Can you learn to love music you just don't jive with? I tried to find out by trying to find out, and I wrote up my experiment in an essay for this Sunday's Los Angeles Times. (Note: In no way does this piece attempt to satirize experiential critical journalism. Not at all...)
The piece also discusses the fact that dissonance is not just an objective term but a subjective, personal issue (i.e. I find some Offenbach awfully dissonant). The essay's headline was actually "Dissonance" when I last signed off on the piece, and I would have loved to discuss this issue more--you can say that piece is coming soon.
At any rate, here's a resource page for those interested in trying out the "potentially horrific" playlist that I used for my terribly scientific experiment.
1. Schoenberg's "Pierrot Lunaire"
2. Conlon Nancarrow Study for Player Piano No. 7
3. Stravinsky's Agon
http://www.youtube.com/watch?v=9cDCbHJYZ88
4. Berio Sequenza III
5. Berio Sequenza X
Other pieces you may want to try that you may love (or want to try to learn to love):
Henry Cowell's The Banshee
**I should also note that I first read reports about the Australian study on the websites of NPR Music and The Atlantic (first report here).
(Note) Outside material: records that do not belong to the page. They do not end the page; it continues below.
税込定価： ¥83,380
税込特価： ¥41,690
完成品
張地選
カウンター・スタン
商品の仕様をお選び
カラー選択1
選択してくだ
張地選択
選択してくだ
I noted these reports in my original final draft, and I would have liked it if those sources were kept in the text, but they were edited out. The online version of the piece also has pretty much the same headline as the NPR blog's piece; before it went to print, when I last saw it, my piece's headline was "Dissonance." In print now it's "A Resonance in Dissonance," which is great and shows us why editors often make pieces much more enticing.
*Lastly: I wish I could have written more about the music specifically. (I'd even included a bit in the original draft before cutting about some tonal music that I can't stand, and how I consider that personally dissonant.) Relatedly, this morning, I received a constructively critical note from one of the aforementioned composer's family members that initially implied that I'm closeminded and/or undereducated, and that I would like a lot more of the man's work if, and I'm paraphrasing, "I had ever listened to it." (And this was one of the nicest notes I've received.)
But here's the thing: A) I've listened to about 97% of it in my lifetime, and I did say that I love certain pieces, as well as that this composer is important. And B) If anything, people should know that articles like this cannot run longer than a certain length, usually, and that I wasn't allowed by space constraints to get into any one musical piece or composer with much depth. I also included references to other great works by this composer that might get people interested in him. I hope that they listen to them, just as I love to listen to much Dissonant music.
The most important motive behind an essay like this -- which is, to be sure, light fare, with a few chuckles about music, research studies, itself, and its author, for that matter -- is to get people to try and listen to more music that they think they may not like. I appreciate reader notes like these, though; I know that it's hard to understand how things work behind the scenes for writers.
What I hope a piece like this does is show that someone with a background in serious concert music can like a lot of other genres of music, that young people also care for concert music (and for advocating for it), and that one should open his or her ears, give everything a fair shot, and then, after much listening, feel free and unfrightened to be human and open and vocal about what he or she likes.